Public Backs the Stacks

two towers pics

Why has the fate of an industrial set of chimney stacks in Poolbeg stirred up a public debate that borders on hysteria? What is it about these candy striped poles that has endeared them to not just Dubliners but anyone with a sense of Irishness?

Whatever the outcome will be, the plans from the ESB have exposed an inexplicable passion among Irish citizens that goes way beyond the future of a disused thermal plant and opens up serious questions about our attitude towards our national image on the world stage.

Who should have the final say on these matters and what motivation, economic or heritage, deserves priority?

Differing opinions have emerged, and it cannot be forgotten that the current fiasco began with a routine financial decision that was based on the unavoidable reality that the stacks are uneconomical to maintain.

According to the ESB, “The twin stacks have outlived their usefulness and require demolition on the grounds that their maintenance is a drain on the company’s finances.” Chairman of the Environment Group of Ringsend, Damien Cassidy says they have consistently asked the ESB to save the iconic structures.

“I have a pain in my face putting it to them, but I will do it again. We’ll do everything that we can to stop them from interfering with those chimneys. They’re part of the industrial heritage of Ringsend.”

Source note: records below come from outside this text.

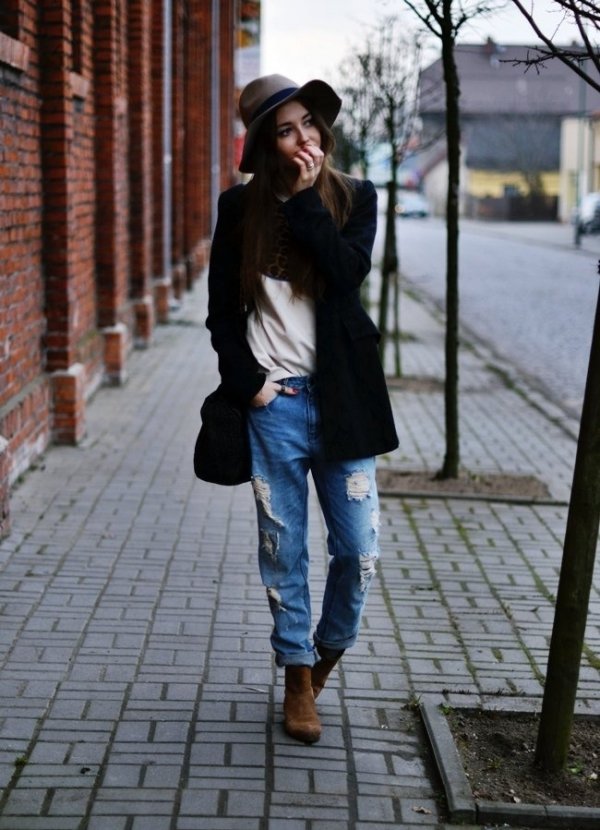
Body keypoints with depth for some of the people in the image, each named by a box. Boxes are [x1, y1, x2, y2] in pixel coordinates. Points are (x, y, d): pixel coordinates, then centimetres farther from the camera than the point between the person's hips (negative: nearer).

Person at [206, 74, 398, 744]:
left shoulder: (355, 199, 3)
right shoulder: (241, 207, 2)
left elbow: (349, 271, -15)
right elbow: (222, 308, 4)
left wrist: (306, 201, -12)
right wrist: (248, 382, -6)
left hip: (341, 398, 1)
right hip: (272, 402, 0)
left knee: (358, 549, 2)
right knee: (282, 551, 7)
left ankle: (329, 649, 30)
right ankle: (299, 676, 24)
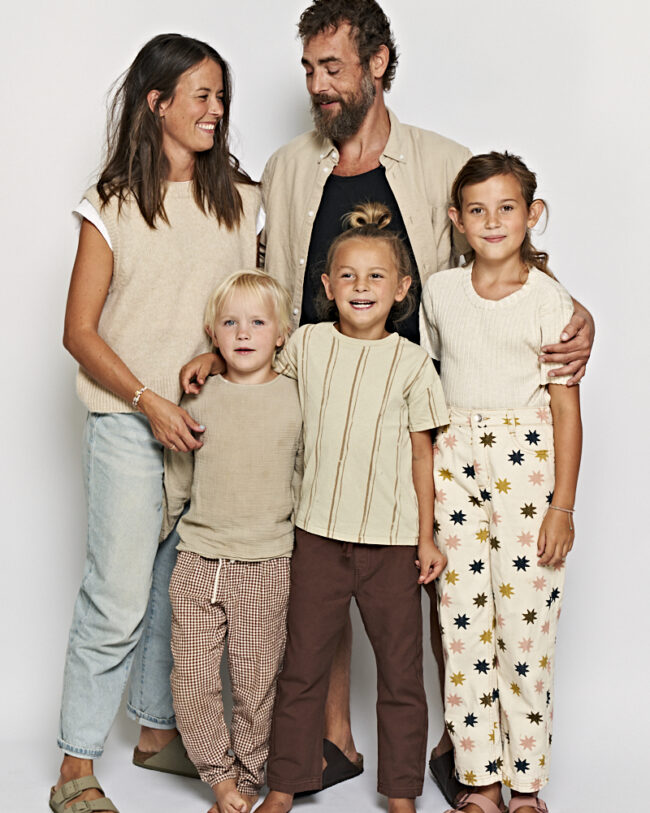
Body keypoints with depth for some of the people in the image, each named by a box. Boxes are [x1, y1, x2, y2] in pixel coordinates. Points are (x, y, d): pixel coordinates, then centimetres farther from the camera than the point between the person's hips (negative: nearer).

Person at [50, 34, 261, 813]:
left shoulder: (241, 200, 9)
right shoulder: (113, 207, -2)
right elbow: (79, 331, -3)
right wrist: (150, 403, -12)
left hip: (213, 422, 4)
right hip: (130, 426, -4)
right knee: (118, 598, -3)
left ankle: (159, 727, 30)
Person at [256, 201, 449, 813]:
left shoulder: (411, 362, -2)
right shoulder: (307, 343, 1)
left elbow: (421, 452, 2)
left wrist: (427, 536, 1)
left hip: (392, 537, -1)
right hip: (319, 532, 1)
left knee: (401, 670, 8)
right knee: (303, 664, 9)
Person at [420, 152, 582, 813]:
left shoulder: (548, 299, -3)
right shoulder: (440, 291, 7)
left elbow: (566, 407, -3)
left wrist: (563, 504, -7)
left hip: (527, 462, -3)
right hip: (454, 460, 3)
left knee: (525, 621, 0)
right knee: (463, 620, 4)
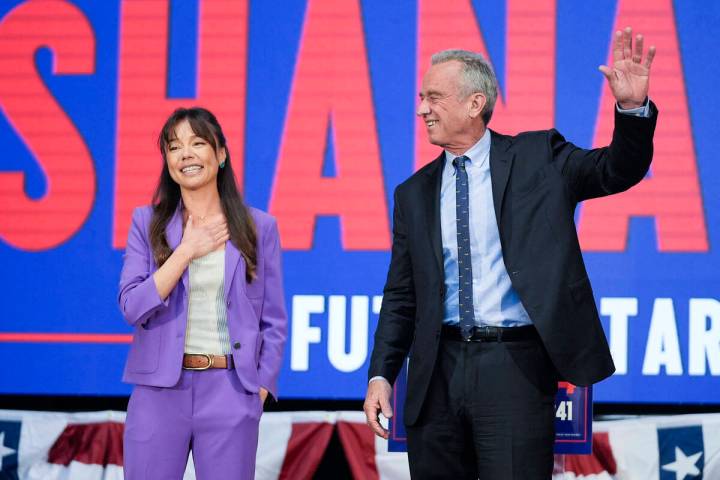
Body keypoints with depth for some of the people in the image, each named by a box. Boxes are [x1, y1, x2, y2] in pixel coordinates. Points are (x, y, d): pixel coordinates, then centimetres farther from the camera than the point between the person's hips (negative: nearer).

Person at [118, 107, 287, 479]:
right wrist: (187, 251, -8)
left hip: (230, 391, 0)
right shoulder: (148, 223, 5)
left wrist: (260, 390, -2)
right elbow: (132, 306, -5)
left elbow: (273, 322, 7)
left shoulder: (258, 227, 5)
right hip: (159, 391, 0)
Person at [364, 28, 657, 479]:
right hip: (439, 369, 4)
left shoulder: (538, 158, 5)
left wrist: (633, 108, -24)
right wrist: (381, 375, 4)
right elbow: (401, 297, 14)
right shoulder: (414, 193, 13)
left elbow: (618, 170, -5)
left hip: (515, 366, -4)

The not-quite-identical twins belched their last puff of grey cloud (actually vapour) in 2010. The Pigeon House was previously a military base and began generating electricity in 1903. The Pigeon House remained on standby for a number of years after the Poolbeg plant took over.

Stretching over 200 metres tall, the first tower appeared in 1971 and was joined by his slightly taller, thinner brother in 1976. Their utilitarian roots gave them little protection during deliberation over land value of the decommissioned site. Time is running out as they stand precariously and for over four years now, functionless, at the very edge of the country.

In the battle of emotion versus logic the country is not going with its head as a poll conducted by NewsFour shows. Comments on NewsFour’s Facebook page reflect these figures.

Noeleen Turner: “Keep them! I worked in the ESB and my nieces and nephews called them Noeleen’s poles.”
Peter O Reilly: “Get rid.”
Christy McDonnell: “More important landmark than The Spire. MUST BE REPURPOSED!”

If there is a win for the protectors, there is the new dilemma of what next and what of the can of tangled worms that could open for all the invested parties? There has already been talk of a sky bridge revolving restaurant and an observation tower.

One such proposal on the table is that of architect Michael Ó’Mara. The bridge would house a café accessed by staircases up the chimneys, and the buildings below would be converted into a museum and cultural centre. A bungee-jumping platform from the centre of the sky bridge is also part of the plan that would include an outdoor exhibition space, athletics track and marina with a yacht club and nightclub.

Sculptor Patrick O’Reilly has reignited his proposal to illuminate the chimneys. “They have a magical effect being so close to the water. The lights would reflect not only in the water but in the sea fog.”

Dublin City Council agreed in July to add the redundant chimneys to the Record of Protected Structures (RPS). Councillor Mannix Flynn told NewsFour, “They are iconic structures on the Dublin skyline and should be maintained as part of our industrial heritage.”

Flynn was one of the majority from the South Dock area council meeting who initiated the procedure with the civic trust to have the structures preserved. “Most of the representatives are in favour of keeping the chimneys.”

The decision on the stacks is tied up with the overall plan for the area, the incinerator and waste water plant being the other matters on the table. While the decision on the incinerator has been made, the fate of the chimney stacks will hang in the balance until the end of the year.

The debate has stirred an undeniable passion among all Irish citizens, at home and abroad, who have spoken out on this issue with a zealousness that arguably outweighs the cause, particularly when juxtaposed with the problems facing our society today. Is that, perhaps, the very reason why the stacks are so important?

chimney poll

Left: A poll of NewsFour readers shows most in favour of keeping the chimneys.
Above: Before and after. This mockup shows how the landscape would look without the chimneys.